Goal | Format every line of the material below as a JSON list of strings, one string per line, omitting blank lines and leaving the pictures out.

Exercise inputs |
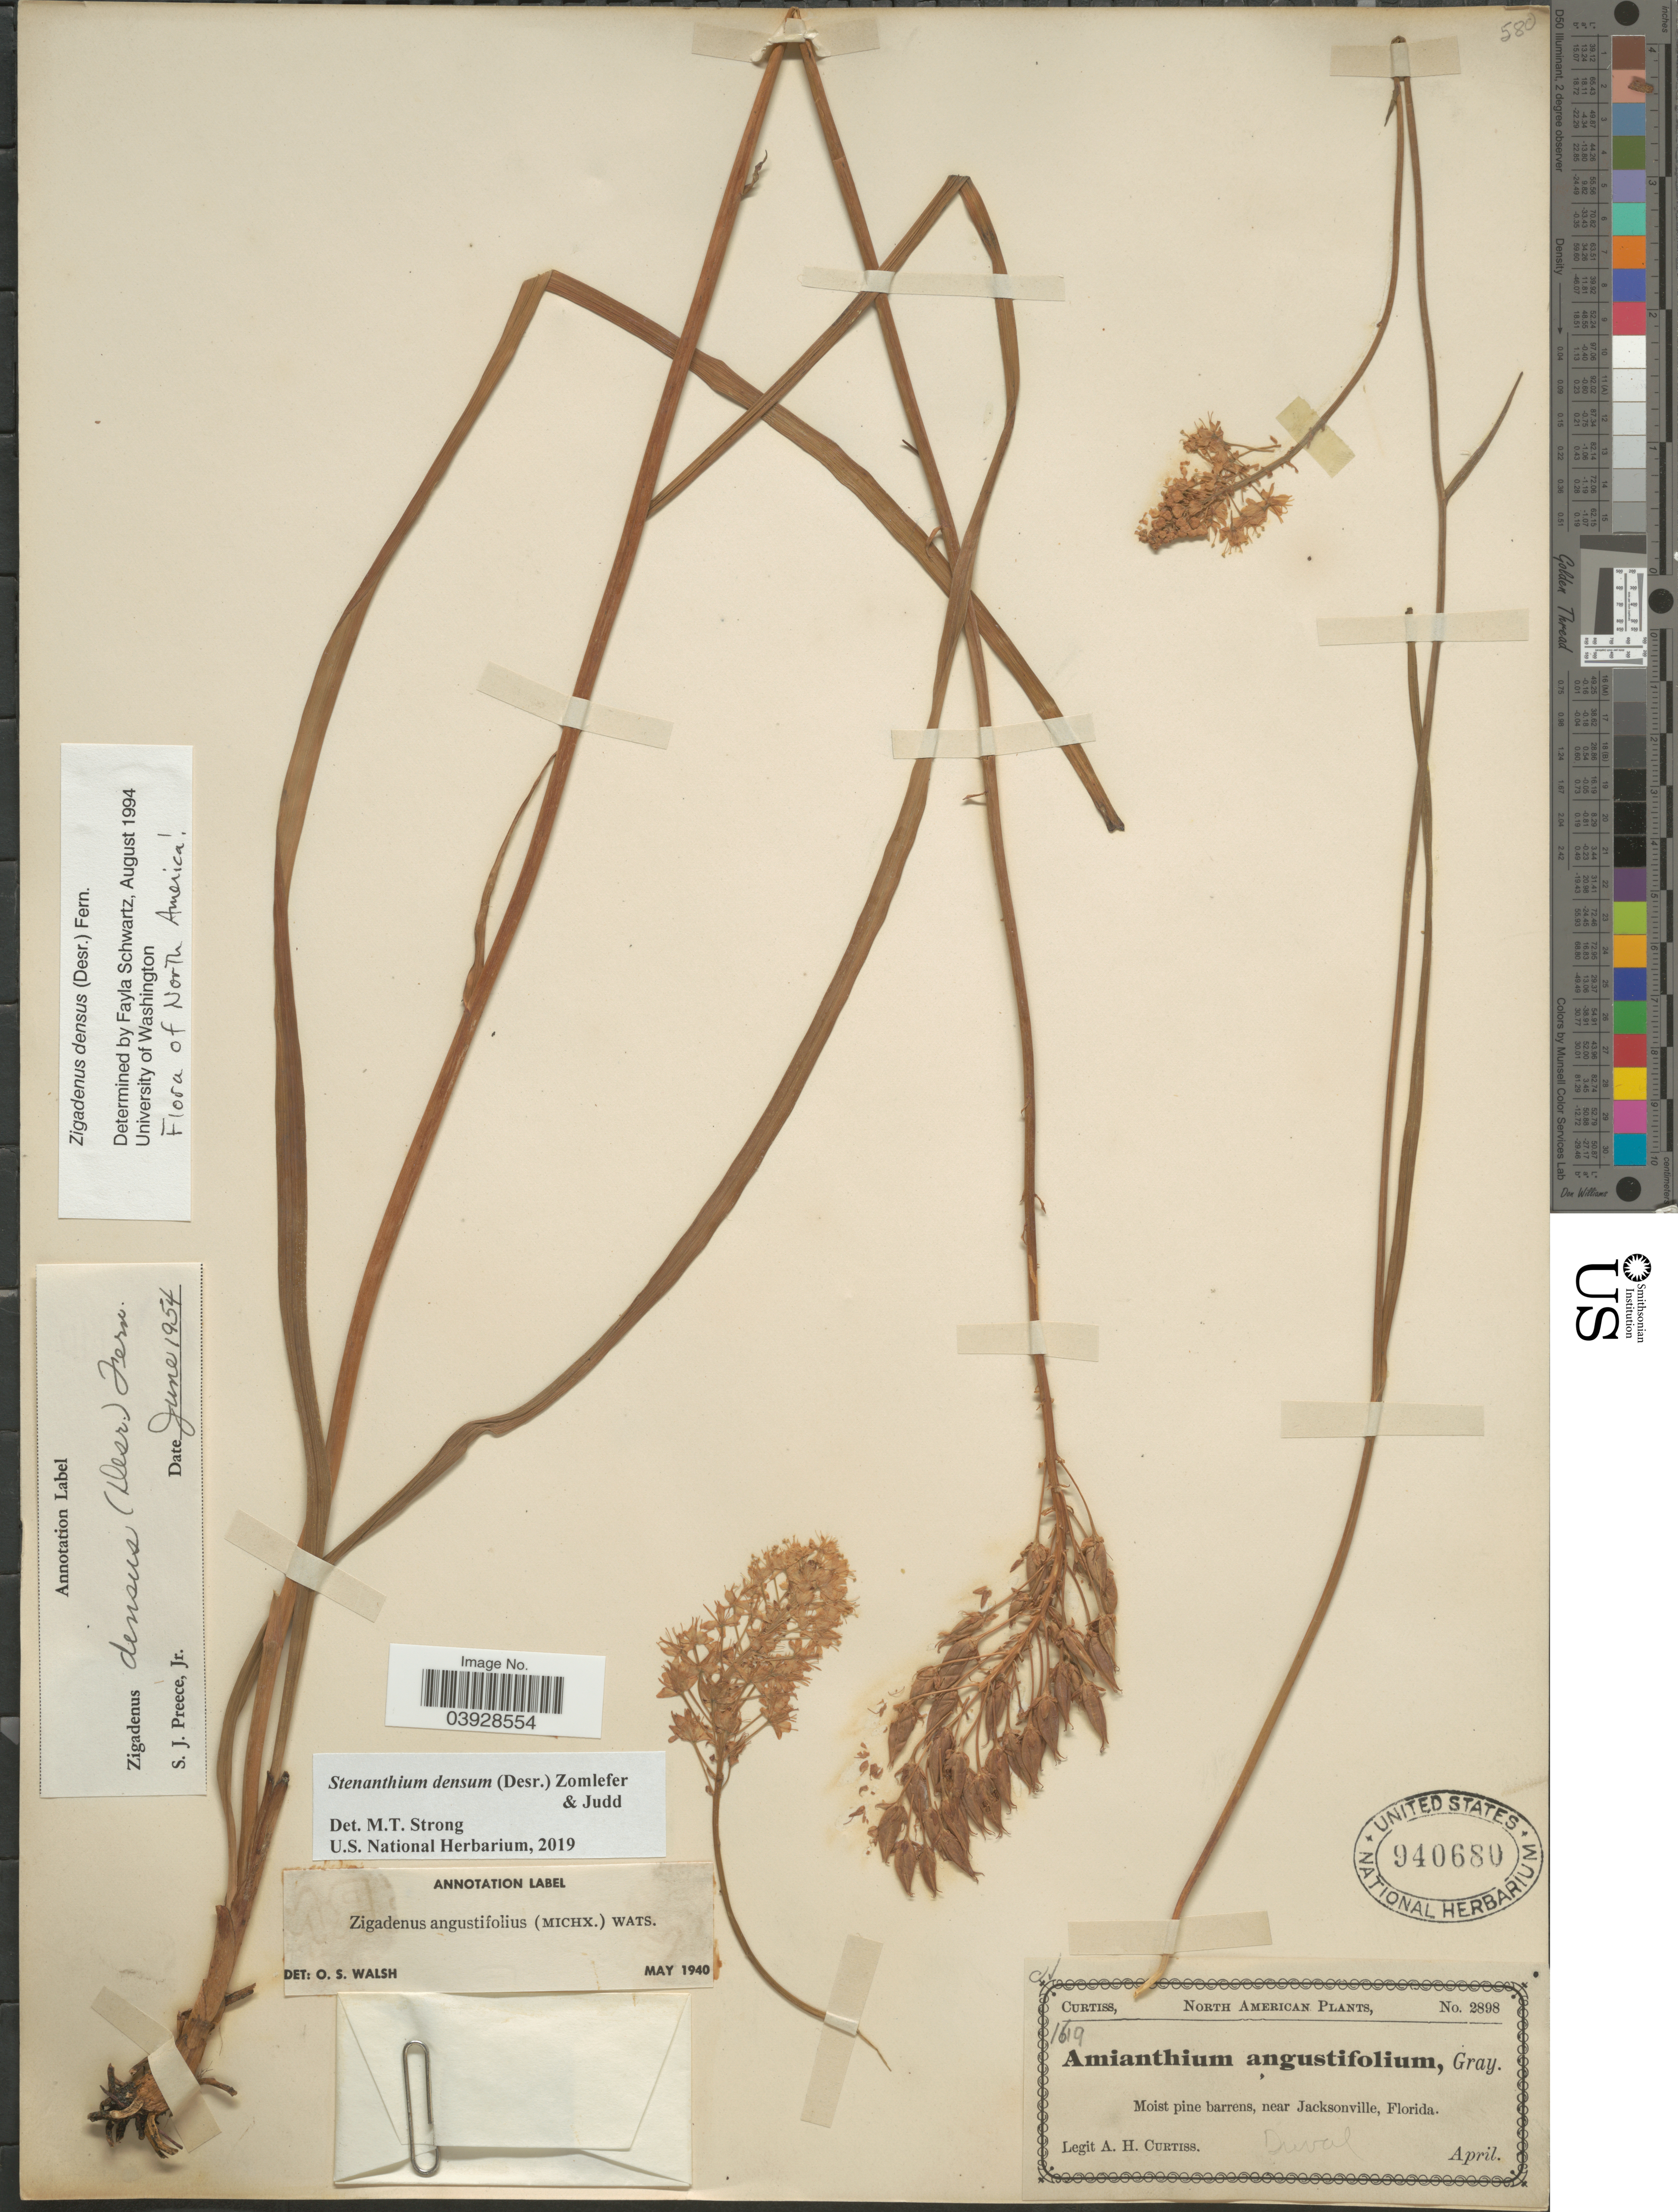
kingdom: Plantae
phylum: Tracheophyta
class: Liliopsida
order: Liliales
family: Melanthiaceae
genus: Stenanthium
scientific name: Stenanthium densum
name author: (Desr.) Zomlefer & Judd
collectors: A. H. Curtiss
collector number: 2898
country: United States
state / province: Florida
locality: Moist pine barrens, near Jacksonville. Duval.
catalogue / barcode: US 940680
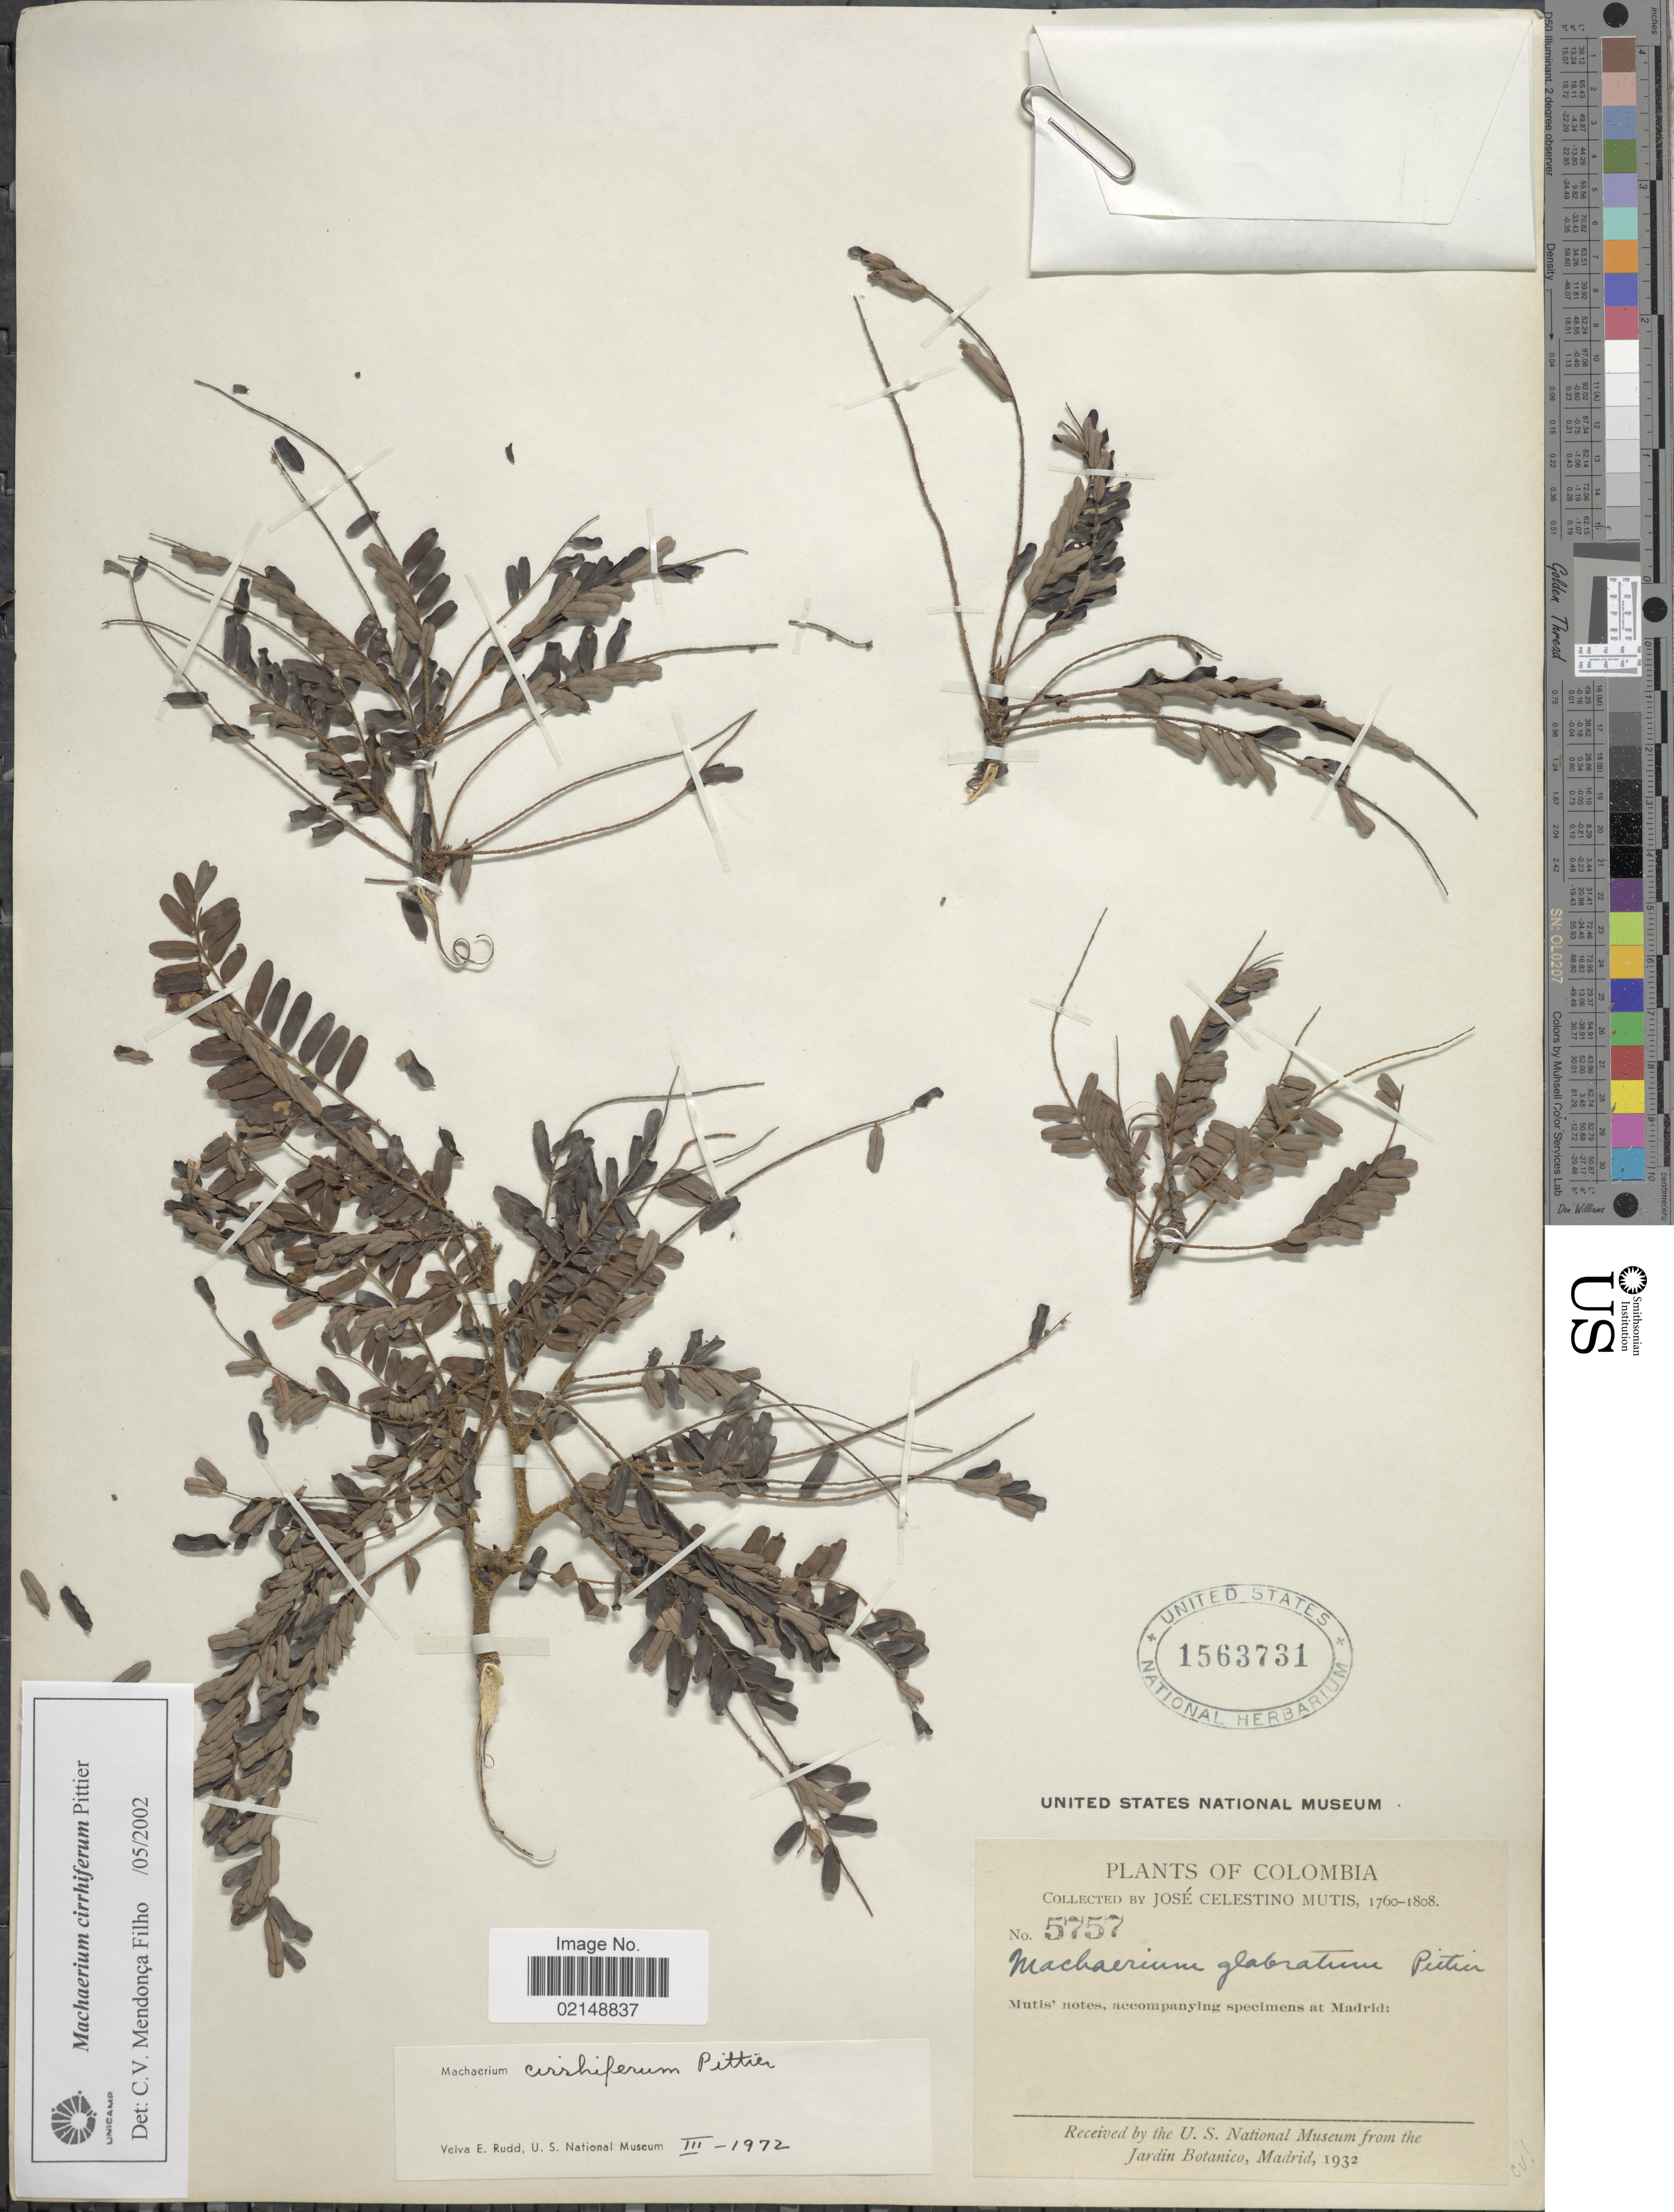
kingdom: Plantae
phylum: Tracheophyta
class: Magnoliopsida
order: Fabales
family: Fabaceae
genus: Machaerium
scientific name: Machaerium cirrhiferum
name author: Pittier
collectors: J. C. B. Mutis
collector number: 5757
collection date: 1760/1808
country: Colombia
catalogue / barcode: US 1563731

Full answer |
[
  "kingdom: Plantae",
  "phylum: Tracheophyta",
  "class: Liliopsida",
  "order: Liliales",
  "family: Melanthiaceae",
  "genus: Stenanthium",
  "scientific name: Stenanthium densum",
  "name author: (Desr.) Zomlefer & Judd",
  "collectors: A. H. Curtiss",
  "collector number: 2898",
  "country: United States",
  "state / province: Florida",
  "locality: Moist pine barrens, near Jacksonville. Duval.",
  "catalogue / barcode: US 940680",
  "kingdom: Plantae",
  "phylum: Tracheophyta",
  "class: Magnoliopsida",
  "order: Fabales",
  "family: Fabaceae",
  "genus: Machaerium",
  "scientific name: Machaerium cirrhiferum",
  "name author: Pittier",
  "collectors: J. C. B. Mutis",
  "collector number: 5757",
  "collection date: 1760/1808",
  "country: Colombia",
  "catalogue / barcode: US 1563731"
]